Viruses Flashcards
Virion
The complete infectious virus particle. All of the components that are needed to infect a new cell and produce new infectious particles.
Capsid
A viral protein(s) that form a protective shell or coat that surrounds the viral genetic information. The shape can be helical or icosahedral.
Nucleocapsid
A term to describe the viral nucleic acid plus capsid.
Lipid envelope
The viral envelope is a lipid bilayer, composed of a membrane from the infected cell, surrounding the capsid of some DNA and RNA viruses.
RNA dependent RNA polymerases
RNA copied to RNA
DNA dependent DNA polymerases
DNA copied to DNA
DNA dependent RNA polymerase
DNA copied into RNA
RNA dependent DNA polymerase
RNA copied into DNA
Types of capsids
Helical and icosahedral
How helical capsid forms
Positive charges on the viral protein interact with the negatively charged phosphate backbone of the viral nucleic acid. The viral proteins interact with each other identically leading to the helical shape of the capsid.

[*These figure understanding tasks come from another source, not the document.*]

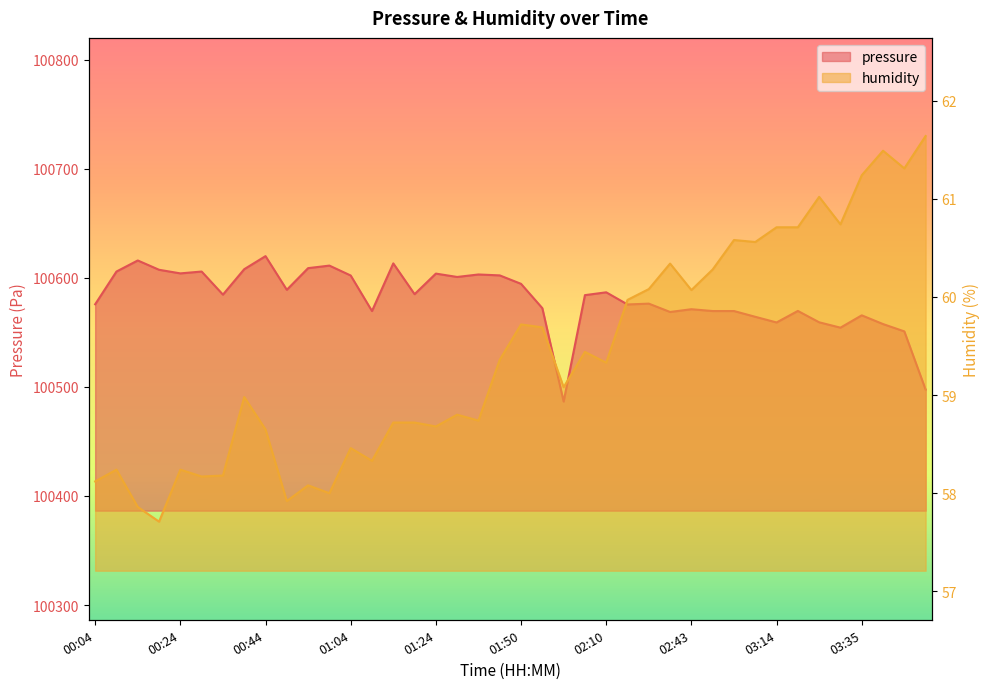

At how many categories does at least one series exceed 30425?

40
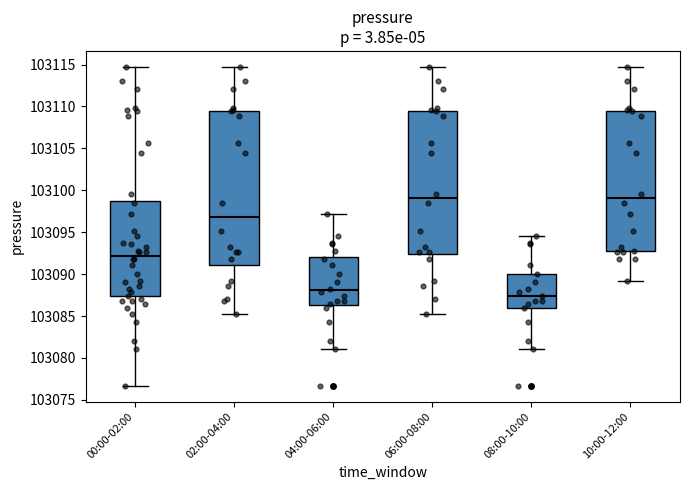

Reading left to right, transcribe this box plot: for each box, give where its median line is, the range the box spans, and where its two whiskers end, as read against the y-axis. The values are not printed on the chart, so give them approximately, as read against the axis.

00:00-02:00: median 103092.0, box 103087.5 to 103099.0, whiskers 103076.5 to 103114.5
02:00-04:00: median 103097.0, box 103091.0 to 103109.5, whiskers 103085.0 to 103114.5
04:00-06:00: median 103088.0, box 103086.5 to 103092.0, whiskers 103081.0 to 103097.0
06:00-08:00: median 103099.0, box 103092.5 to 103109.5, whiskers 103085.0 to 103114.5
08:00-10:00: median 103087.5, box 103086.0 to 103090.0, whiskers 103081.0 to 103094.5
10:00-12:00: median 103099.0, box 103093.0 to 103109.5, whiskers 103089.0 to 103114.5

How icosehedral capsids form
spherical structures that have the symmetry of an icosahedron but with proteins that are asymmetrical. These proteins (can just be one protein or several) form morphological units (capsomers) that can form capsids with remarkable icosahedral symmetry
Negative sense RNA viruses have a __ capsid structure.
helical
All DNA viruses have an ___ capsid structure.
Icosahedral
Positive vs negative polarity
We talk about polarity only with RNA viruses
A positive polarity means that the genetic material of the virus can be directly translated into protein. It looks like messenger RNA
If an RNA virus has negative polarity (-ssRNA), the viral genome cannot be made into protein until a positive-sense copy of the genome is made. It first needs to be transcribed into messenger RNA before viral proteins can be made.